しかし野田政権時代に拡大した日韓スワップは野田元総理大臣の意向というより、
韓国との取引が大変に多いイオンの創業者一族である岡田克也(=当時副総理)のご意向と思われます。
これこそまさに政治の私物化というものではないでしょうか。
参考までにイオンはPB(=プライベートブランド)商品として韓国産を多数採用。
私は絶対に買いませんが。w
< 名無しの権兵衛さんへ
< 初めまして。決してイオンを庇う訳ではないです。あの、『韓国との取引き』ですが、岡田 克也副総理時代から、イオンは韓国との仕入れは、それほど多くないですよ。一番多いのは中国です。圧倒的に多いです。韓国なんぞはトップ5にも入ってません。
< 中国、インドネシア、タイ、マレーシア、台湾ですね。最近増えてるのはベトナム、バングラデシュ、ラオス、ミャンマー、印、露、加、豪、ノルウェー辺り。これは食品、衣料、住居用品、雑貨等のトータルです。*出所は秘密ですが知人からデータを見せて貰いました。
< 韓国製品はかなり昔から扱いが少ないです。今、売り場で見かけるのはプライベートブランドの発泡酒、マッコリ、韓国焼酎、何処でも売ってる辛ラーメンなど。その酒も本物のビールは日本のSビールが作ってますし、ワインは仏、チリ辺りから輸入してます。

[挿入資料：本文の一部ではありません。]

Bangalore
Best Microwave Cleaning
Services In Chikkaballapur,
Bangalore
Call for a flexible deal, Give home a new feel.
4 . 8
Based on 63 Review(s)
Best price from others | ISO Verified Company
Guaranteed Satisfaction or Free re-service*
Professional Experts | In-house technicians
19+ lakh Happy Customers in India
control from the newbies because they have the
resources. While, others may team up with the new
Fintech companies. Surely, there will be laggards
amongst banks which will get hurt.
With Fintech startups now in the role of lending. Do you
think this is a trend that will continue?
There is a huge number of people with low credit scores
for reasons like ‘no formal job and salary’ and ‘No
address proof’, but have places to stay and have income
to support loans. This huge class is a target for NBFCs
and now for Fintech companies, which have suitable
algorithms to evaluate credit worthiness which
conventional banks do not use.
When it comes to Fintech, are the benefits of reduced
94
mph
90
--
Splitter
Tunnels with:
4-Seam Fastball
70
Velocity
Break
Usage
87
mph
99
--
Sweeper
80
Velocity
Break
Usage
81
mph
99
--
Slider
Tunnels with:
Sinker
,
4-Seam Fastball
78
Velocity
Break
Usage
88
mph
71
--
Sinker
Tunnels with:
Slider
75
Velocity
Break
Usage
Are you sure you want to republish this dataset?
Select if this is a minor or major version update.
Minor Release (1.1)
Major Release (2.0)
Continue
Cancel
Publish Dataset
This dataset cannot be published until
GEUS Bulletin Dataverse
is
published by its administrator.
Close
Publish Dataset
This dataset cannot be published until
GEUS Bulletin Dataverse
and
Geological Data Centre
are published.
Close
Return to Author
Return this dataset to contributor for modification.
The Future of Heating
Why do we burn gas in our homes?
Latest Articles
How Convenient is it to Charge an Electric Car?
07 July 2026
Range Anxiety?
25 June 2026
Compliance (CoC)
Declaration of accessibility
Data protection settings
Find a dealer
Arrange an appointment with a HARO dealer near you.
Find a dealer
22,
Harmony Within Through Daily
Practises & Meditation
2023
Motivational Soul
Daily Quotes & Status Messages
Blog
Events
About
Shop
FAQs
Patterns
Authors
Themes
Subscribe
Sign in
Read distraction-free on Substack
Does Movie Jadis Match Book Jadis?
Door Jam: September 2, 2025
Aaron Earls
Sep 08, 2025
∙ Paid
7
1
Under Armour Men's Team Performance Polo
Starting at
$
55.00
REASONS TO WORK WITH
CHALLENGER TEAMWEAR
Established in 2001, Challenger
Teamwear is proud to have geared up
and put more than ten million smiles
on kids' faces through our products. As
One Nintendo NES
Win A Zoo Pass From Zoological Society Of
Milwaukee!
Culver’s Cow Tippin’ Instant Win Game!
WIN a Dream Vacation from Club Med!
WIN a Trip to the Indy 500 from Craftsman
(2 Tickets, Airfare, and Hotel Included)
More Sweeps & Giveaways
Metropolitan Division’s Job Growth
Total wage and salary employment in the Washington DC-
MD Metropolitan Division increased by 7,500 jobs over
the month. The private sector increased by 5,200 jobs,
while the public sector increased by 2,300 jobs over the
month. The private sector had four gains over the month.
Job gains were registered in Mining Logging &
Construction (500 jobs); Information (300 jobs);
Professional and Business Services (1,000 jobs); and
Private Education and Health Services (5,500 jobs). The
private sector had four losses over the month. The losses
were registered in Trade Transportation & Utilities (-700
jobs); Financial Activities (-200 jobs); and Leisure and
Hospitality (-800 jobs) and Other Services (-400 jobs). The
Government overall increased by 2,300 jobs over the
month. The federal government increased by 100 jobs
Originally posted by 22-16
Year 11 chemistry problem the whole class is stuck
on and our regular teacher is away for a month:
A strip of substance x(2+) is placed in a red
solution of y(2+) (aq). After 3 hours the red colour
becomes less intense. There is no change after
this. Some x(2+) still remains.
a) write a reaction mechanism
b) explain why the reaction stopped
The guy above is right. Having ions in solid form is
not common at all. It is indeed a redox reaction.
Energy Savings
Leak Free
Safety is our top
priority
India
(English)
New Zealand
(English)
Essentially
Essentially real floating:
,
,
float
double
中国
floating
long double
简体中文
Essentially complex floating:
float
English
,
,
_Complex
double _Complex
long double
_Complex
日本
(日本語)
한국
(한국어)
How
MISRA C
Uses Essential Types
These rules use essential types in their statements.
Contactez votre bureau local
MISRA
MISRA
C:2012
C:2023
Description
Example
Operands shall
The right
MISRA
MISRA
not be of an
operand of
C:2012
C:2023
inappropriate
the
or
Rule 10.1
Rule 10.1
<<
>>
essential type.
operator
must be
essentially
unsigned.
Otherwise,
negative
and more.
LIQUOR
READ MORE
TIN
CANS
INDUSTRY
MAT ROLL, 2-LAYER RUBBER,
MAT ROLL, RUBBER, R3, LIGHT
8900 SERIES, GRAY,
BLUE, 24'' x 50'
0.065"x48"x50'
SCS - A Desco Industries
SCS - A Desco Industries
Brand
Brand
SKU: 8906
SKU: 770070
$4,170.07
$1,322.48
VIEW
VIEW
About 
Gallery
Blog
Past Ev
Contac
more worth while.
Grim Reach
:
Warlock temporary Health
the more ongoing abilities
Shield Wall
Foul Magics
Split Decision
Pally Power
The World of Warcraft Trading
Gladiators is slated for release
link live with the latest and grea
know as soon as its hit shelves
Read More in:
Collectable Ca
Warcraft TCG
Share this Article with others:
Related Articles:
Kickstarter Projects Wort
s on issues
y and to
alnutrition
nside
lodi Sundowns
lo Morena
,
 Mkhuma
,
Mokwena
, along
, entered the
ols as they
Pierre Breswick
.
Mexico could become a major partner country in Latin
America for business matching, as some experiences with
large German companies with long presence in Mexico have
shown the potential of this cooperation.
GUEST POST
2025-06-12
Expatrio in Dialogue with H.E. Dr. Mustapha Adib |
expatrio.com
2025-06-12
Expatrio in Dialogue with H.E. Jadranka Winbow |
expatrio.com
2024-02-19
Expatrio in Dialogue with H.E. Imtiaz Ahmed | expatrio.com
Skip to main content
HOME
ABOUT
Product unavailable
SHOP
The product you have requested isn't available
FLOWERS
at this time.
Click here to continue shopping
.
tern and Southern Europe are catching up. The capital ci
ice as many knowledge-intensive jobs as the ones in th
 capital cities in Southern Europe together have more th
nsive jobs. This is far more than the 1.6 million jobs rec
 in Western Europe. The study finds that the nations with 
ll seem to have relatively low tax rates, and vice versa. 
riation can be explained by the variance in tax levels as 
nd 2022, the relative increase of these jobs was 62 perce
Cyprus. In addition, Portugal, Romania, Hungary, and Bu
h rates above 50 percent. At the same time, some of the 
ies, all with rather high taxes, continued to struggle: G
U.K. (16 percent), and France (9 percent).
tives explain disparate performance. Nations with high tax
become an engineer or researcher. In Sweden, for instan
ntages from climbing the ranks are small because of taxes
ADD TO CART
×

< お味は食べて飲んで判断して下さい(笑)。衣料や住居関連等は使った事無いので知りません。韓国の比率が何故少ないかと聞くと、商品の均一な安定供給が出来ない割に、人件費等コスト高だからです。ま、自業自得ですな(笑)。
< 失礼します。
韓国のスワップ報道によって過去の日本は、日本側から「大丈夫ですか」とお声かけをしてきたのでしょうね。
日本側から要求したと韓国のカオをたててあげていた。
もうそれは通用しない。
観測気球をあげてもゼロ回答なのがいまの日本。
韓国は懐古しているだけ。
読んで良かったウェブサイトってのはこういうサイトって手本。
もっと早くから見つけ出しておくべきだった
色々勉強出来ました。色々ストレス解消出来ました。
今後読ませて頂きます。有難う御座いました。
「日韓スワップ協議再開しようかなあ」と麻生閣下が冗談でつぶやけば
文罪寅と康狂和はレンタル大統領専用機で江戸まで飛んでくるでしょうね。